Carl Hagelin, Jakob Silfverberg and Ryan Getzlaf have combined for 40 shots and a minus-11 rating. Hagelin didn't have a point through his first five games last season with the New York Rangers, while Silfverberg went 16 games without a goal.

Getzlaf, however, hasn't started a season with such a scoring lull since the first six games of 2011-12, when he finished with a career-low 11 goals.

"It's something that we haven't really gone through pretty much since I've been here, and it's tough," said Corey Perry, who led the Ducks with 33 goals last season and had never been held scoreless in a season's first four games. "It's going to break, and when it does, it's going to feel good."

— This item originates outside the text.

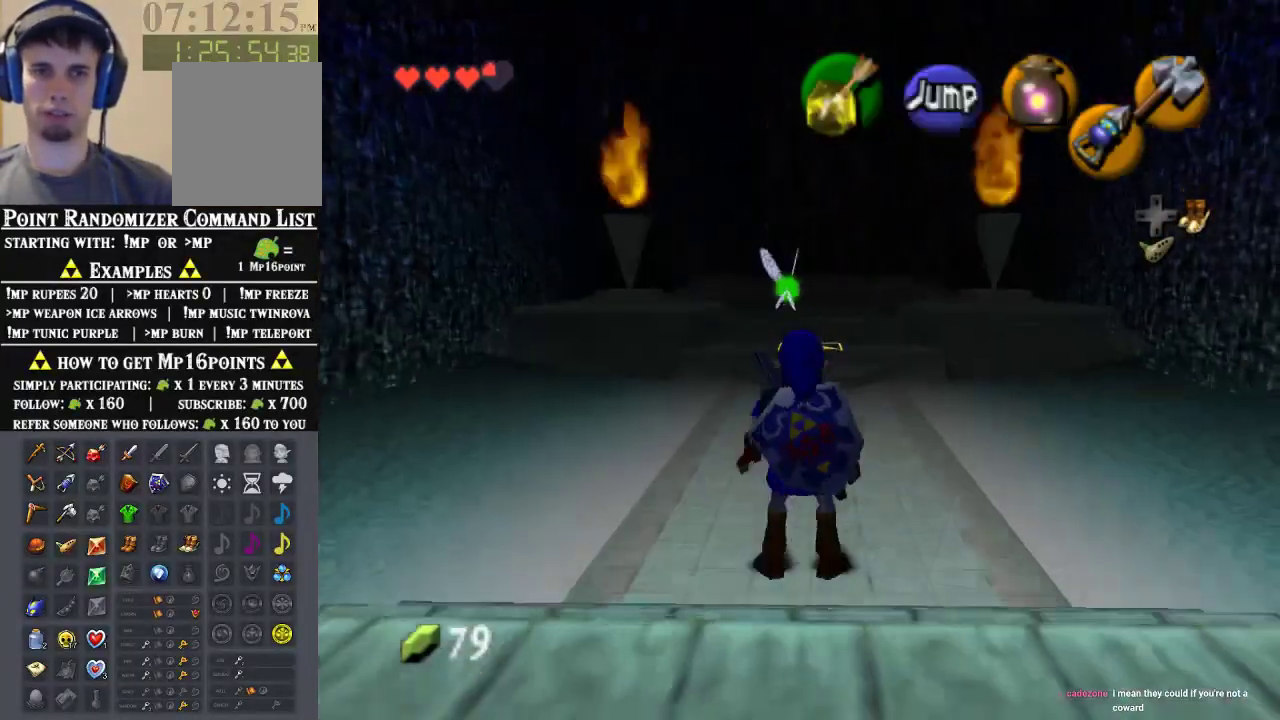
{"buttons": ["Z"], "left_stick": "down", "events": []}
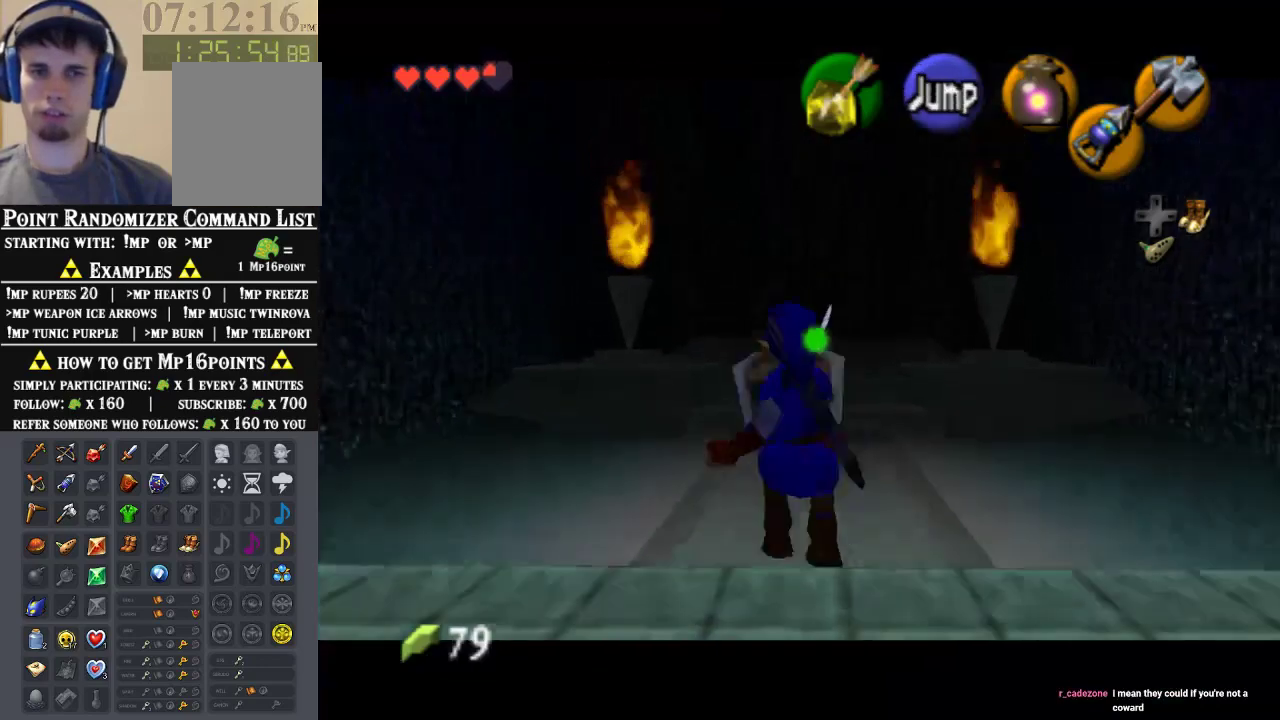
{"buttons": ["Z"], "left_stick": "down", "events": []}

Anaheim is averaging 2.7 goals while winning nine of its last 10 matchups with Minnesota, including four of five at Honda Center.

While the Ducks are concluding a four-game homestand, the Wild (3-0-1) enter the finale of their three-game trip with three points from the first two contests.

Minnesota is looking to bounce back from Friday's 2-1 overtime defeat at previously winless Los Angeles. Coach Mike Yeo was pleased with the Wild outshooting the Kings 12-5 in the third period and overtime after being outshot 32-14 through two periods.

"That's the thing that pleases me the most," Yeo told the team's official website. "We saw it as coaches, we saw it for sure: The guys were feeling it, and that's the mental toughness that I appreciate right there.

"We didn't accept being tired in that situation. We dug in, we got to our game in the third period, and earned a huge point."

Devan Dubnyk should be back in net after backup Darcy Kuemper made 35 saves in his season debut Friday. Dubnyk is 1-3-1 with a 2.19 goals-against average in his last five meetings with Anaheim.

Zach Parise has at least one point in each of the first four games, totaling five goals and two assists. The left wing has five goals and three assists in his last six games against the Ducks.